The U.N. reports that a billion people--approximately one-quarter of the world’s population--are inadequately housed and that 100 million have no shelter at all. Malnutrition and disease linked to inadequate or nonexistent shelter-related support such as water supply and proper sanitation bring early death to more than 50,000 people each 24 hours. In the United States alone the U.N. reports over 350,000 Americans are homeless on any given day. Orange County, with all its material abundance, has more than 5,000 homeless--and 1,700 of these are children.

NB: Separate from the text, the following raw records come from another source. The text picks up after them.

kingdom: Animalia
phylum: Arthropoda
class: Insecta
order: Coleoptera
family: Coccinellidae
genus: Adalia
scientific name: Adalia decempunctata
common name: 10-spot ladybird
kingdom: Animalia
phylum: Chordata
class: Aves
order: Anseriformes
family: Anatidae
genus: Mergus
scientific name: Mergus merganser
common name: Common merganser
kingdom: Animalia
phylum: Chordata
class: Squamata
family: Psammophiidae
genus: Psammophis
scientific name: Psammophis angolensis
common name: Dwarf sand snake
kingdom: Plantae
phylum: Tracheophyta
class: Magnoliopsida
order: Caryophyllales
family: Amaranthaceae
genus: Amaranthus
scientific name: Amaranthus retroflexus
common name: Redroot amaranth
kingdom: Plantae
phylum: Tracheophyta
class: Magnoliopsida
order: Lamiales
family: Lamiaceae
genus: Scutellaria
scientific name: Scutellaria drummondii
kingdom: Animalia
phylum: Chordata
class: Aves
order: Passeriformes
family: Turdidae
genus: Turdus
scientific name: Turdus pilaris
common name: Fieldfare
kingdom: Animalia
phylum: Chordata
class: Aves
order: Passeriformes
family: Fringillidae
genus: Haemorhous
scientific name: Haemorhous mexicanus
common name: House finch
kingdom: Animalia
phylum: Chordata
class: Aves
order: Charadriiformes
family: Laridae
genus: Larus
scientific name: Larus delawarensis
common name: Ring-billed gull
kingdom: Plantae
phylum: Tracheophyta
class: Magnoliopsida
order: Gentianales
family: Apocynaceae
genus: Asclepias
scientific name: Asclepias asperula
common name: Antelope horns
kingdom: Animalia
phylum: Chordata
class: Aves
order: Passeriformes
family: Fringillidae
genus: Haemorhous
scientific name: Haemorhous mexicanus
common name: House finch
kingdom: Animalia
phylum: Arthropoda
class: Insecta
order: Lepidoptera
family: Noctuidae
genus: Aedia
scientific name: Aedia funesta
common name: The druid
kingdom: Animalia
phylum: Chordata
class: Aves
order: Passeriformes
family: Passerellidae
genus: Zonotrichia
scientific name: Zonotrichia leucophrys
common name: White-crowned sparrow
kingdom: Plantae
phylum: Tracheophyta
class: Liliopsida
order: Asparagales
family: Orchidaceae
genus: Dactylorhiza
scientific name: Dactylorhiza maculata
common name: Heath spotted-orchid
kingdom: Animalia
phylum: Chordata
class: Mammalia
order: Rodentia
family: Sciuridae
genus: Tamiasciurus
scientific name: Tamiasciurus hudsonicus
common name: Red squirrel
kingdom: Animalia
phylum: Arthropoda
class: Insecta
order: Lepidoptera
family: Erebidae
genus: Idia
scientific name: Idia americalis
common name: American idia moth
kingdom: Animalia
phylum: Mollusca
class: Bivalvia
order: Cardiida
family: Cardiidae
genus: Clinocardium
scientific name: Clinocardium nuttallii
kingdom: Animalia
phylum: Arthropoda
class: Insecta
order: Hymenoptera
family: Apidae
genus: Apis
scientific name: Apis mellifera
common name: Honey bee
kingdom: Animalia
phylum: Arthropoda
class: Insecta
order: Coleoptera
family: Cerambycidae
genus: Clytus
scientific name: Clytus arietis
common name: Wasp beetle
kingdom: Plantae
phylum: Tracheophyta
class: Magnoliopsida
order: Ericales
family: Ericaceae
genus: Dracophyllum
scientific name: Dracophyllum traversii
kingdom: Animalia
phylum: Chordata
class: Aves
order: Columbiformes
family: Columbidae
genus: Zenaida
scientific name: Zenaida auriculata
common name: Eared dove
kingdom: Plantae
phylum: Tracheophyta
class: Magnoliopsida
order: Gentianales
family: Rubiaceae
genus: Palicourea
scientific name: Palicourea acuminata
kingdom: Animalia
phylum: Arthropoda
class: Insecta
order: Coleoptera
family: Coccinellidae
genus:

The homeless are a problem that cannot be exported. Some assistance is given from the labyrinth of welfare entitlements and private charities, but these measures are designed for subsistence, not restoration of self-esteem. Orange County’s more than 5,000 homeless may mirror a global trend where disenfranchised populations are increasing at twice the rate of cities themselves and four times faster than world population growth. It is an uncomfortable fact, and the shock of our initial awareness may induce the false comfort of psychic numbing. We cannot afford this interlude.

It’s time for local governments to provide leadership in caring for the disadvantaged in their communities. Facing the reality of community responsibility for their homeless is a state-mandated charge to each city. The California Welfare and Institutions Code clearly specifies that every city and county shall relieve and support all indigent persons who are lawful residents. Not all cities do this. In fact the quality of relief for our neighbors who are economically displaced from basic shelter is set at $5.35 per day--a subsistence sham that begs the issue of reintegration into the community and restoration of a sense of self-worth.

Orange County will never be a Calcutta for the homeless. Our egos will not permit it. Hubris, however, is an insidious disease. Unless we recognize our neighbor’s plight and establish a sense of community to care for the unsheltered, we may someday exit the pastoral security of planned residential developments only to confront our guilt in the faces of the homeless who, in increasing numbers, are forced to live in automobiles, sleep on beaches and engage in empty wandering through the new Main Streets of the county: our shopping malls.

Only when our city councils create a true sense of community through active caring for the disadvantaged will we truthfully demonstrate a sense of humanity. We must evolve from the jungle rather than revert back to it. No one said it would be easy.